● Task 1:
Copy the passage of the IOLib server post starting at "Here is a possible" and ending at "socket with ACCEPT.", and rename "worker threads" to "handler threads" throughout it.
● Task 2:
Translate this sentence from the IOLib server post into Spanish: "There are a few worker threads (on the order of the number of processors in the machine)."

======== Provided text ========

Hi,
I was wondering how best to use IOLib to write an efficient HTTP server that can handle perhaps 10,000+ simultaneous connections. It seems like iolib has all the right ingredients: a sytem-level sockets interface and a io multiplexer that uses epoll/kqueue for efficiently querying sockets. There is quite a bit of code already written so I was hoping for some advice about how this would be best implemented.
Here is a possible architecture for a server that can handle tons of connections at once:
Some lisp thread originally sets up a passive-socket (server socket) to listen for connections on some port. There are a few worker threads (on the order of the number of processors in the machine). When a connection is received, one of these worker threads will dequeue an active socket with ACCEPT.
However, after the initial connection all the HTTP headers and content must be read from the socket. Presumably not all the data will be ready as soon as a connection is received, and read operations will block if allowed to block. While it waits for the full HTTP request to come across the wire, the worker thread could be accepting new connections or processing older ones where the fully request is available. To quickly send HTTP responses off, writes to sockets should also never block--so if we try to send more bytes than a socket can handle, we should handle that asynchronously so the worker can get on to the next thing to do.
So, a worker thread will either 1) be processing a request (arbitrary lisp code to respond appropriately to an HTTP request). When a response is is ready, it should be written to some non-blocking gray stream.

======== Data supplied ========

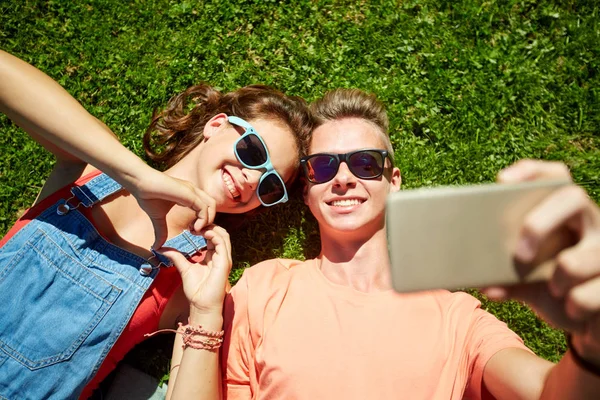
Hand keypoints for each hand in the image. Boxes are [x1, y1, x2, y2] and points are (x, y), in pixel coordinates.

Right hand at [127, 170, 216, 248]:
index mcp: (188, 194)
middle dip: (208, 221)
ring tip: (195, 231)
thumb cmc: (147, 195)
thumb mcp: (157, 218)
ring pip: (211, 205)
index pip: (205, 206)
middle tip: (196, 232)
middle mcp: (193, 191)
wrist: (139, 183)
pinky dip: (202, 219)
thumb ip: (161, 231)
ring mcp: (192, 190)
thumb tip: (156, 246)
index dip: (202, 220)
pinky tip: (193, 228)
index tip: (191, 231)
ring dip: (207, 221)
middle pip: (211, 206)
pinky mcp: (189, 193)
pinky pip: (203, 207)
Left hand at [161, 225, 231, 315]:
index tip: (191, 227)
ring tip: (199, 227)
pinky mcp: (224, 263)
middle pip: (221, 233)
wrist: (201, 305)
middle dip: (210, 225)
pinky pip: (222, 244)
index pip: (213, 237)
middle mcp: (221, 256)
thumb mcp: (184, 268)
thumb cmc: (196, 290)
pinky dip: (214, 236)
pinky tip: (203, 233)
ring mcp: (224, 259)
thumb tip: (162, 249)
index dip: (204, 229)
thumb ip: (177, 257)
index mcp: (213, 256)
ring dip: (213, 228)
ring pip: (224, 236)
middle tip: (195, 224)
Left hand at [483, 160, 599, 363]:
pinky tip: (574, 309)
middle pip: (572, 197)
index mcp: (567, 213)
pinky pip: (588, 294)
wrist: (590, 319)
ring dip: (557, 281)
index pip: (556, 175)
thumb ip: (507, 279)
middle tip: (518, 254)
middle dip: (539, 223)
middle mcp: (592, 222)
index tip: (503, 180)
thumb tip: (485, 285)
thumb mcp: (529, 281)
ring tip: (555, 289)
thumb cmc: (556, 289)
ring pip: (576, 259)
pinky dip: (575, 305)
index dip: (532, 171)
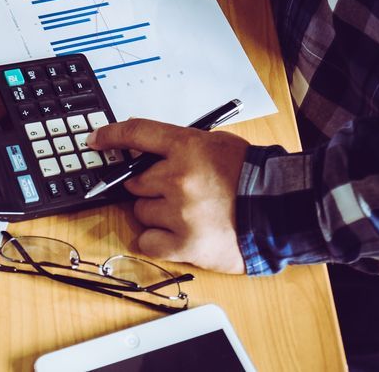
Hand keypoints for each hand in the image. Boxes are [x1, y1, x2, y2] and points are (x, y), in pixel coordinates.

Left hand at [88, 119, 248, 273]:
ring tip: (188, 214)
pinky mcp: (185, 245)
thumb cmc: (251, 176)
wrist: (283, 211)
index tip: (95, 140)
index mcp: (187, 147)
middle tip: (176, 191)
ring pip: (140, 212)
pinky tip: (179, 235)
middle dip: (150, 186)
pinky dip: (158, 240)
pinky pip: (147, 241)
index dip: (111, 135)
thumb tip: (145, 152)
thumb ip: (180, 147)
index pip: (136, 133)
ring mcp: (180, 213)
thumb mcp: (215, 144)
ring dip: (156, 214)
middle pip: (134, 181)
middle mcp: (178, 178)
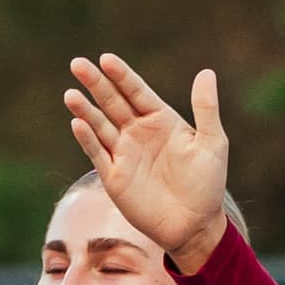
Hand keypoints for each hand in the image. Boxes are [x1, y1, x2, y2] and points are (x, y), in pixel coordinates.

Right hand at [64, 53, 237, 270]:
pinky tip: (77, 123)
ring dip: (85, 110)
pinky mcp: (114, 177)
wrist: (195, 225)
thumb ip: (205, 108)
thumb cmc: (208, 184)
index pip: (136, 91)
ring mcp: (124, 154)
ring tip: (71, 93)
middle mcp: (138, 133)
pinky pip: (98, 154)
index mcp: (161, 119)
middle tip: (78, 64)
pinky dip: (87, 139)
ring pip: (100, 126)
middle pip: (112, 102)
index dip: (121, 75)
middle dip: (96, 84)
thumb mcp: (213, 143)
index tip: (106, 59)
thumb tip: (206, 72)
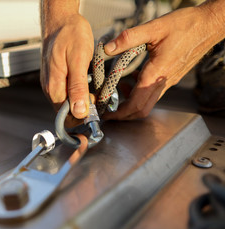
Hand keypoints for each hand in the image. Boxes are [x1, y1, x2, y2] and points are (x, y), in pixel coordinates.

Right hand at [41, 13, 93, 125]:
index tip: (95, 114)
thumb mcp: (78, 60)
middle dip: (84, 111)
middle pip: (66, 113)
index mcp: (54, 87)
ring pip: (67, 104)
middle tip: (98, 100)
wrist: (61, 20)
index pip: (65, 117)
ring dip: (83, 102)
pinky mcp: (56, 79)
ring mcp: (51, 84)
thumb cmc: (69, 35)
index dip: (81, 120)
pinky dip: (79, 94)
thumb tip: (79, 111)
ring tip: (94, 91)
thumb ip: (77, 87)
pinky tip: (87, 85)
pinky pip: (67, 94)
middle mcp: (50, 89)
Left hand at [103, 4, 224, 119]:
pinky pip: (154, 92)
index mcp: (157, 74)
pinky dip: (140, 92)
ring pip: (148, 101)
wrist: (209, 25)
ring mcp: (169, 81)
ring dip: (131, 102)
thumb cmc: (186, 25)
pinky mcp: (172, 77)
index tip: (108, 115)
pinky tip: (134, 78)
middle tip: (109, 109)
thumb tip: (108, 48)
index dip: (120, 113)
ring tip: (118, 89)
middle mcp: (164, 81)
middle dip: (124, 113)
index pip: (136, 103)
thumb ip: (128, 38)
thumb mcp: (153, 28)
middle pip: (142, 109)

========

● Response box 1:
Here is a possible architecture for a server that can handle tons of connections at once:
Some lisp thread originally sets up a passive-socket (server socket) to listen for connections on some port. There are a few handler threads (on the order of the number of processors in the machine). When a connection is received, one of these handler threads will dequeue an active socket with ACCEPT.

● Response box 2:
Hay unos cuantos hilos de trabajo (del orden del número de procesadores de la máquina).